Work to be completed:
Rewrite the part of the records that runs from the start through the line containing "e PSG exige 160 ME, Barcola", both ends included, and replace every "GNL" with "LNG". Keep everything else in those lines unchanged, and return only those lines.

*** Opening of Source records ***

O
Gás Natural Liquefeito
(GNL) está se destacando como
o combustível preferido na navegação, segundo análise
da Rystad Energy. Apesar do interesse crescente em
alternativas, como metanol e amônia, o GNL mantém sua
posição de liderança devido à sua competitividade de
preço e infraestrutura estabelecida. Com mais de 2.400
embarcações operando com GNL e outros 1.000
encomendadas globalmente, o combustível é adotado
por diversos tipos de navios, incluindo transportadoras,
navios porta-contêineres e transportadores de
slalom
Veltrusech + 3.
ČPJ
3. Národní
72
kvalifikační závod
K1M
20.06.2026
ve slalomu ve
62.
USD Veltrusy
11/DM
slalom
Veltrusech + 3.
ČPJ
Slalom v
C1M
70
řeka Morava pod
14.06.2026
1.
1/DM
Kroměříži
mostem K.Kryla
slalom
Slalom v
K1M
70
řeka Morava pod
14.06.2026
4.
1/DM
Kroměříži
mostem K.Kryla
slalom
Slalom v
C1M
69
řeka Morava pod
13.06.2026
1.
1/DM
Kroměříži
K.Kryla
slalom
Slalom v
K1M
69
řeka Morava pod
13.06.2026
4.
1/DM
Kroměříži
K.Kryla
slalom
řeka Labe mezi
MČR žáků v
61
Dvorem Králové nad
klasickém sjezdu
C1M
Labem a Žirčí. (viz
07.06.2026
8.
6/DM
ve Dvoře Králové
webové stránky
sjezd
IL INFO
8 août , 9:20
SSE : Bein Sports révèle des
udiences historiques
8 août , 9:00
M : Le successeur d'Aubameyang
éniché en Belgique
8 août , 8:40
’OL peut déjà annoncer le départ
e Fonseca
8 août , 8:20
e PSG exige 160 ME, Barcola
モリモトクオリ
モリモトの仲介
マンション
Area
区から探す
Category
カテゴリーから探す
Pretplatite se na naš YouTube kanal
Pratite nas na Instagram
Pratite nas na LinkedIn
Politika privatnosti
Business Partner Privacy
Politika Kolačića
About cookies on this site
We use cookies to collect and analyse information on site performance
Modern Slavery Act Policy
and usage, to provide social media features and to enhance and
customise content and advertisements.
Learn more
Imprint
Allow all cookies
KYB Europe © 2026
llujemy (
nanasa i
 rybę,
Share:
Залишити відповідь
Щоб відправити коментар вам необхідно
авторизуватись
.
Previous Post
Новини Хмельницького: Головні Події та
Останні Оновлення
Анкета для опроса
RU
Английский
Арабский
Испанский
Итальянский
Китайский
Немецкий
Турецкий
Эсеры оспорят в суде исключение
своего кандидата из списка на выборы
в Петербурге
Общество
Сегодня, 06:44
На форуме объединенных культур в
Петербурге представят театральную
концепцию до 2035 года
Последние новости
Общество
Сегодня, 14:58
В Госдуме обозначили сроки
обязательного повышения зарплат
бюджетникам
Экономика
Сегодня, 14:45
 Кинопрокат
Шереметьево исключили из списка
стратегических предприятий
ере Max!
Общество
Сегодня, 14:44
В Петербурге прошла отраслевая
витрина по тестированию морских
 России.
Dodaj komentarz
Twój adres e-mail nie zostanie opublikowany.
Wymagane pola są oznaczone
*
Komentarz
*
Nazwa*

*** Close of Source records ***

Answer to this task:
O
Gás Natural Liquefeito
(LNG) está se destacando como
o combustível preferido na navegação, segundo análise
da Rystad Energy. Apesar do interesse crescente em
alternativas, como metanol e amônia, o LNG mantém sua
posição de liderança devido à sua competitividade de
preço e infraestrutura estabelecida. Com mais de 2.400
embarcações operando com LNG e outros 1.000
encomendadas globalmente, o combustível é adotado
por diversos tipos de navios, incluindo transportadoras,
navios porta-contêineres e transportadores de
slalom
Veltrusech + 3.
ČPJ
3. Národní
72
kvalifikační závod
K1M
20.06.2026
ve slalomu ve
62.
USD Veltrusy
11/DM
slalom
Veltrusech + 3.
ČPJ
Slalom v
C1M
70
řeka Morava pod
14.06.2026
1.
1/DM
Kroměříži
mostem K.Kryla
slalom
Slalom v
K1M
70
řeka Morava pod
14.06.2026
4.
1/DM
Kroměříži
mostem K.Kryla
slalom
Slalom v
C1M
69
řeka Morava pod
13.06.2026
1.
1/DM
Kroměříži
K.Kryla
slalom
Slalom v
K1M
69
řeka Morava pod
13.06.2026
4.
1/DM
Kroměříži
K.Kryla
slalom
řeka Labe mezi
MČR žáků v
61
Dvorem Králové nad
klasickém sjezdu
C1M
Labem a Žirčí. (viz
07.06.2026
8.
6/DM
ve Dvoře Králové
webové stránky
sjezd
IL INFO
8 août , 9:20
SSE : Bein Sports révèle des
udiences historiques
8 août , 9:00
M : Le successeur d'Aubameyang
éniché en Belgique
8 août , 8:40
’OL peut déjà annoncer le départ
e Fonseca
8 août , 8:20
e PSG exige 160 ME, Barcola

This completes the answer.